A Maré está baixa o suficiente para poder seguir pela areia um bom pedaço, até reganhar a arriba e o trilho que por ela prossegue. Tudo fácil, sem problemas de maior. Avanço a bom passo, passando por várias praias. Ao fundo o alto edifício do Hotel Golf Mar na Praia do Porto Novo. Há uns tempos andei por aqui com a minha mulher a fazer um passeio num passadiço sensaborão, que começa uns quilómetros acima, em Maceira.

Tenho pela frente uma boa subida, já que preciso de alcançar de novo o topo da arriba. Sobe e desce. Tem sido assim ao longo dos três dias que já levo de caminhada. As subidas, duras que possam ser, têm, regra geral a recompensa da vista  desimpedida, do olhar sobre o oceano e, se nos pudermos aproximar o suficiente do limite da falésia, da própria costa, a nossos pés. 

E há algo de revigorante em tudo isto, que vai para lá do simples facto de, uma vez lá acima chegados, podermos encher e vazar os pulmões sem contrações de diafragma para alavancar mais um passito encosta acima. A respiração passa de um ato funcional, conluiado com a função motora, destinado fundamentalmente a impulsionar o corpo pelo declive acima, para se tornar num ato sensorial, de alívio, porque eximido do esforço, e desfrute. Com cada golfada de ar que sorvemos vem o cheiro, a humidade, as múltiplas cores, as asas das gaivotas, a  força do vento, até o pó, ...tudo o que nos faz gostar de estar ali, especados, a olhar para uma linha fina, lá ao fundo, onde mar e céu se fundem num só azul.

Não obstante, é pela praia que prossigo de novo,  um pouco mais à frente, de novo tirando partido da maré bastante baixa, até atingir a praia de Valmitão, onde subo pela rampa que me levará à estrada de acesso ao cais do Porto das Barcas.

O que deve ter sido em tempos um complexo de hotel e restaurantes é agora uma feia construção degradada.
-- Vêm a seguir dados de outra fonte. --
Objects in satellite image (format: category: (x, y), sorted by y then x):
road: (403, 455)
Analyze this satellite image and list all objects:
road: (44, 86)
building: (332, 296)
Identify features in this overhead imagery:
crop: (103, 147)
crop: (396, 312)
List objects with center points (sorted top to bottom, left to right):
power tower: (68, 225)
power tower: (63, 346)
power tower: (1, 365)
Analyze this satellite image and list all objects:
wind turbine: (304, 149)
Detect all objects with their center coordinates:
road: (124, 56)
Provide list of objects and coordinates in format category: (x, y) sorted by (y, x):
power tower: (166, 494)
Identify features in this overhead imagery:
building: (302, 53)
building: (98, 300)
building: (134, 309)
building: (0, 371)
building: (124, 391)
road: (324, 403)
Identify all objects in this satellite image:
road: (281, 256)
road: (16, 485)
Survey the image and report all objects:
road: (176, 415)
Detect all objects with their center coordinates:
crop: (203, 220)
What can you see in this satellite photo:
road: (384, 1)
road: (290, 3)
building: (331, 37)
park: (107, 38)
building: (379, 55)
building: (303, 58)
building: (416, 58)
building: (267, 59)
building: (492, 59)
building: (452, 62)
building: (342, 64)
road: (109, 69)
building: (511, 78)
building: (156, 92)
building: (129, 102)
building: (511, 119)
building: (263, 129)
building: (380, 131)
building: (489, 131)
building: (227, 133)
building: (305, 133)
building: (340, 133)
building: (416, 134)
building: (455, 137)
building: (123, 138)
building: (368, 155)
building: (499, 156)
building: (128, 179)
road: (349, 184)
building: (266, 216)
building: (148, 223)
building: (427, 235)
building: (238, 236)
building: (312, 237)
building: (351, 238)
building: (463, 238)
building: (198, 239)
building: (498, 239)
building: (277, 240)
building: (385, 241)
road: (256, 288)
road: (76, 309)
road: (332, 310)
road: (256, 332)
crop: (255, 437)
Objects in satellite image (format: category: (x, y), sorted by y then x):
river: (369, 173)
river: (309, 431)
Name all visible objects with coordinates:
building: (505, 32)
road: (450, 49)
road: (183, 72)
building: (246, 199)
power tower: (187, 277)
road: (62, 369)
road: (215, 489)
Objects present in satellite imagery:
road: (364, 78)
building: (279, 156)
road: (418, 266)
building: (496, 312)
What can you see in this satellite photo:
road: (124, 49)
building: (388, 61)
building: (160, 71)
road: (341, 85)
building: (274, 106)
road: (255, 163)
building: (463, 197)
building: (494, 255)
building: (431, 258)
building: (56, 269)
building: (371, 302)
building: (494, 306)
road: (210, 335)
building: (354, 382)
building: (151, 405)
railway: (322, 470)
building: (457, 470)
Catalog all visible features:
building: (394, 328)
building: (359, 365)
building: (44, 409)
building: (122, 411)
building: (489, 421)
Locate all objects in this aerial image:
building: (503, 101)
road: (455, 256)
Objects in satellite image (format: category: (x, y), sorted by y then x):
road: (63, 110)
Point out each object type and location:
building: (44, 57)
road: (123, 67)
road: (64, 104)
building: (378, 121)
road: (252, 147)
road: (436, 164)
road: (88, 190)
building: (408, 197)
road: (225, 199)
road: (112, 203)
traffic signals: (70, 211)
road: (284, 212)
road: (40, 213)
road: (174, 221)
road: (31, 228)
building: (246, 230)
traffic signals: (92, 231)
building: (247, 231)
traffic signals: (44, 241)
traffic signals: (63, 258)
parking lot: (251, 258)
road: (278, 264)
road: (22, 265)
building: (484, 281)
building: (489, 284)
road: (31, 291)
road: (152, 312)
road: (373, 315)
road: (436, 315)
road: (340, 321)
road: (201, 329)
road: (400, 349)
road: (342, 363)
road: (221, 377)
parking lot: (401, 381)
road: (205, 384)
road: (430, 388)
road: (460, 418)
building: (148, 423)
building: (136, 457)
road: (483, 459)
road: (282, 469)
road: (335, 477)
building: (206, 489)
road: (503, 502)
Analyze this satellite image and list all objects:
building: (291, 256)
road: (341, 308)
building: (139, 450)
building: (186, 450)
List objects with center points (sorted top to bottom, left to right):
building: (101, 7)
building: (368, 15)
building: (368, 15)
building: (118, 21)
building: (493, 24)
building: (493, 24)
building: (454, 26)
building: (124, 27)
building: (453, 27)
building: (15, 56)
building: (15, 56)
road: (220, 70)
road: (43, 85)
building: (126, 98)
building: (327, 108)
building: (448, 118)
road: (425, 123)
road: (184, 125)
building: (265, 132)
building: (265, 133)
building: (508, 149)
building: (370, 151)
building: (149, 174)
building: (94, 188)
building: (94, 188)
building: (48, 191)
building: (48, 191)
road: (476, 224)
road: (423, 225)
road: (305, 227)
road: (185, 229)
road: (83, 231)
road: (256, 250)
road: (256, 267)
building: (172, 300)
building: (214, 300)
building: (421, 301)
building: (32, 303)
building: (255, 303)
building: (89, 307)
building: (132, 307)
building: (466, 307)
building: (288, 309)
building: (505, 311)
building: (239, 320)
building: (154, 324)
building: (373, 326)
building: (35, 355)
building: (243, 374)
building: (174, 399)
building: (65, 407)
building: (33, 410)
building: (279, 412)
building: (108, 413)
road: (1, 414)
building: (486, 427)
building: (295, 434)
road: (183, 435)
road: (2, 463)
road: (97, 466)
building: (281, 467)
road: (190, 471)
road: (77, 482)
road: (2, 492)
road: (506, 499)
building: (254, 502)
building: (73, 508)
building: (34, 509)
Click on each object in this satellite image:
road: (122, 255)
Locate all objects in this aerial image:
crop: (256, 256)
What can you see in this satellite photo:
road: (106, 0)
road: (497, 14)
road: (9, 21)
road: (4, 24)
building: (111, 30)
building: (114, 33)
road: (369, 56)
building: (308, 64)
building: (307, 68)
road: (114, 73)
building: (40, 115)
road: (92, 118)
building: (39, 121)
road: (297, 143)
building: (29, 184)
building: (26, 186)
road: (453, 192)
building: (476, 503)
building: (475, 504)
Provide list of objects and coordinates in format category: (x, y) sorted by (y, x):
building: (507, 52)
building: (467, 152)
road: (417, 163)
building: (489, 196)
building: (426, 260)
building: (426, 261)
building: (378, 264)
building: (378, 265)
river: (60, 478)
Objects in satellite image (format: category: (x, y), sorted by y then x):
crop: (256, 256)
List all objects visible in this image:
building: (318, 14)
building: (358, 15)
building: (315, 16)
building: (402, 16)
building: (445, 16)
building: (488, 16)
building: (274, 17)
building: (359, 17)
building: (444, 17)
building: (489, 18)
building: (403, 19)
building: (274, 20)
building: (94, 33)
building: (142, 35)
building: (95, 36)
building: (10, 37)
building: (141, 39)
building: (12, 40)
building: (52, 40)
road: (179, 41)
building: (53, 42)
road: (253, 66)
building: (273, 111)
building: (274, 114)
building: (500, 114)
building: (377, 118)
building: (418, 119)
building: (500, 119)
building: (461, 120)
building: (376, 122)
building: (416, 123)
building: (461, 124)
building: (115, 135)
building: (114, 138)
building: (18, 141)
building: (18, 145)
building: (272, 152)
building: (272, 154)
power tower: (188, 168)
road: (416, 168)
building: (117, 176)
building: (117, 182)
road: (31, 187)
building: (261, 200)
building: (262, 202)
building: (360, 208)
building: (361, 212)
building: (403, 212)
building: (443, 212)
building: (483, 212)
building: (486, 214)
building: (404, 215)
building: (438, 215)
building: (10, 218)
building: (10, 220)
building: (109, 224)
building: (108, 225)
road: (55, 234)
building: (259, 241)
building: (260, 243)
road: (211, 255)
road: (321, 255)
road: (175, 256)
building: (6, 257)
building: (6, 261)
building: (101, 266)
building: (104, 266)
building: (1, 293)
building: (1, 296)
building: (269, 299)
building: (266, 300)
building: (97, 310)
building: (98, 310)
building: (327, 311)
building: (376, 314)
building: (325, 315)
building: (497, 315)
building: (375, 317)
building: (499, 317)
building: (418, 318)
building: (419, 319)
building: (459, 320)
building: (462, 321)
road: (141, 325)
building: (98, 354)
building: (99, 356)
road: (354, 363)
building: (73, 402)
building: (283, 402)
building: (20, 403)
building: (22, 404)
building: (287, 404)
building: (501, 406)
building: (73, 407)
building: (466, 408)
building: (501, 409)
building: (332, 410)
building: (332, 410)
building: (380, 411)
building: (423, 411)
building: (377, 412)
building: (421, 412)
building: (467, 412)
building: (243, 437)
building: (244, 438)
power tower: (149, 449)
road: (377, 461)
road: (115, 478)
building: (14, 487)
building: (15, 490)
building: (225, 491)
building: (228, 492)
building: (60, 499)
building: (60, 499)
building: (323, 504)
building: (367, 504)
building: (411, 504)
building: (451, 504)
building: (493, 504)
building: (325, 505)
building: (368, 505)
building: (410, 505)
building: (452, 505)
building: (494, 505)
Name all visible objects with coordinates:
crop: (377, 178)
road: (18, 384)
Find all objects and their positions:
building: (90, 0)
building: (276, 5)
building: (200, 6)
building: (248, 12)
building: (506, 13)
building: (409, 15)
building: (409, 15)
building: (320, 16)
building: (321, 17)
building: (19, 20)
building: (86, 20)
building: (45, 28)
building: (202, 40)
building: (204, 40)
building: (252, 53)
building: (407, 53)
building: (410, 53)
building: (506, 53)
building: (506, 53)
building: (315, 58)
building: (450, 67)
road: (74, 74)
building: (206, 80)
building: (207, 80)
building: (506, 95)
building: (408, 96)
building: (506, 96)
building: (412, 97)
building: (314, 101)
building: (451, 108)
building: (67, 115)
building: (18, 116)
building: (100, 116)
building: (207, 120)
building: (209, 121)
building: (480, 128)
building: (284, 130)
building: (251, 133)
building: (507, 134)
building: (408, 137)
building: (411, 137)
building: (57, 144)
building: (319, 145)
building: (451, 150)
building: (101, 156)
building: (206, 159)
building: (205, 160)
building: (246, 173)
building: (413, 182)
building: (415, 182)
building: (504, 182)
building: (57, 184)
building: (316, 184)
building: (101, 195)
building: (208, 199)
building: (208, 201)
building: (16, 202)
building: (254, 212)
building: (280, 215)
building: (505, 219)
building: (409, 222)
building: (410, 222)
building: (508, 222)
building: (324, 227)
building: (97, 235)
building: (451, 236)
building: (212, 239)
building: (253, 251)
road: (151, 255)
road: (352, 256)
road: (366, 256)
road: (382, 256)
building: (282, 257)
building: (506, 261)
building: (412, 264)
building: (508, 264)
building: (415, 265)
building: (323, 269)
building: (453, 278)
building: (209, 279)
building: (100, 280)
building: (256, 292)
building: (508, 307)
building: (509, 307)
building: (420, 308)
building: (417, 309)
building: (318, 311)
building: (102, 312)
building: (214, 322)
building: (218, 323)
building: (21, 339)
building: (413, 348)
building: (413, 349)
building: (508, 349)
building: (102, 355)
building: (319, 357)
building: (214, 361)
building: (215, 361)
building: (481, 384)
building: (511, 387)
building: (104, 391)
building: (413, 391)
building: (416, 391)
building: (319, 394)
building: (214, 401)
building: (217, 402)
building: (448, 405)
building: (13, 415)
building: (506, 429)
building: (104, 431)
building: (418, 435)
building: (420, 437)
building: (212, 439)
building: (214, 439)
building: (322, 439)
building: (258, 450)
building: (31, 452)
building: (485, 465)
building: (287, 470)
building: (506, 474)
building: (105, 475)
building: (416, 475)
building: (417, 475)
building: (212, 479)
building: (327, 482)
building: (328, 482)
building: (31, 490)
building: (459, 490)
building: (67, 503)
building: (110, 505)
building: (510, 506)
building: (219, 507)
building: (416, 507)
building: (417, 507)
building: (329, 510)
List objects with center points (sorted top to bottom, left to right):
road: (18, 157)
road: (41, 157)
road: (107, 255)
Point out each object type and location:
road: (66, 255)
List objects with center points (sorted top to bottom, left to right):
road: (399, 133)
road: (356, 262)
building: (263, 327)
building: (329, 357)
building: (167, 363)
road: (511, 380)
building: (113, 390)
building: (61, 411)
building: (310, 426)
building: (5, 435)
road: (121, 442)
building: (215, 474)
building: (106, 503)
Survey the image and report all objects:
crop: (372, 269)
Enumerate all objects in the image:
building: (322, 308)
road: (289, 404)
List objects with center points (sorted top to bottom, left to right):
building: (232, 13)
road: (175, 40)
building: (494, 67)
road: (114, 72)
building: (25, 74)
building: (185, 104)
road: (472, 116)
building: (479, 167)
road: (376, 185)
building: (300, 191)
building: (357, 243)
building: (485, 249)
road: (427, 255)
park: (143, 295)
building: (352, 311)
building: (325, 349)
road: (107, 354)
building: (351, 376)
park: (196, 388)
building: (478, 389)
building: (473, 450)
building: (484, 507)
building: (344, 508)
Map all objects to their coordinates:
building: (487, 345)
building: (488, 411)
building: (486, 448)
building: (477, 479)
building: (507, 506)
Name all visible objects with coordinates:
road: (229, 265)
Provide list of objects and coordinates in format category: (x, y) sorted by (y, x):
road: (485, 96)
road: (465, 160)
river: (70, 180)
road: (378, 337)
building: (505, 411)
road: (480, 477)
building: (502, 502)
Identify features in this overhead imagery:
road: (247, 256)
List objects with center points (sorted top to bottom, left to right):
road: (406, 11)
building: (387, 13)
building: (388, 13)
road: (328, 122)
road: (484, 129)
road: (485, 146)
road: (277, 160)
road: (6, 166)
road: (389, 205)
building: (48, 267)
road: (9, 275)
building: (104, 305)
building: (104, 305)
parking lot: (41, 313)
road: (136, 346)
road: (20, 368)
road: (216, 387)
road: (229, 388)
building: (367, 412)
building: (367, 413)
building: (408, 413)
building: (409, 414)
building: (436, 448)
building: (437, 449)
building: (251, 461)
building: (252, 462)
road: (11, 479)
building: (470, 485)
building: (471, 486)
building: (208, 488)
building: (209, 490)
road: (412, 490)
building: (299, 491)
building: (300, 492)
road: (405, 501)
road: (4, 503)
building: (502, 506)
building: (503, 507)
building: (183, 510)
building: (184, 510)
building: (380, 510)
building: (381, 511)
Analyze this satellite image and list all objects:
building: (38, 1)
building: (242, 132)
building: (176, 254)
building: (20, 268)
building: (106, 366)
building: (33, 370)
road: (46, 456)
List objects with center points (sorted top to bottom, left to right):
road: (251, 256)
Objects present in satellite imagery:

Contudo, oferece sombra e a possibilidade de me sentar por baixo de um alpendre, frente a uma mesa de pedra. Mesmo a calhar: é hora de almoço, e um pouco de  descanso também não me cairá mal. 

As inevitáveis sandes, desta vez de queijo, e os não menos habituais iogurtes, mais uma bela pera rocha (afinal estamos no Oeste...) para rematar.

Ajeito a mochila de novo, retomo o caminho, subindo a estrada que parece prometer continuação por detrás do edifício..... nada disso.... só falésia, intransponível.... e agora, como saio daqui... tenho que voltar para trás?

já resignado a tal fim, dou os primeiros passos de retrocesso quando vislumbro uma escadaria lateral ao edifício... ah, sempre há saída... é por aqui... são bastantes degraus, mas o descanso do almoço ajuda a subi-los. De repente uma enorme brecha na escadaria... um pouco mais à frente já nem existem todos os degraus... com cuidado, muito, e a ajuda dos bastões  vou negociando a subida até que a escadaria parece inteira e sólida de novo, já perto do topo.

Cá em cima faz um vento muito forte, de que estava resguardado pelas paredes do edifício. Tão intenso é que me arranca o boné, para o depositar na arriba uns metros abaixo...

"Que chatice!" Não, não iria cair na loucura de tentar recuperar o boné empinando-me na arriba... "o melhor é esquecer, e tentar comprar um boné depois na praia da areia branca, ou onde houver."

Um espique seco de uma piteira, com alguns 3 metros de comprimento, pousado no chão, chama-me a atenção.... "só se..."

Pego no espique; seco; não pesa nada que me impeça de o manobrar. Tem um ou dois ramos na ponta que vêm mesmo a calhar. com cuidado, para não me desequilibrar com o peso do espique aponto-o na direção do meu boné e movimento-o até conseguir introduzir a ponta de um dos ramos no seu interior. Sucesso! Levanto o espique... e o vento atira-me outra vez o boné para o ar, com tanta sorte, desta vez, que vem cair dois metros à minha frente, no chão do estacionamento onde me encontro.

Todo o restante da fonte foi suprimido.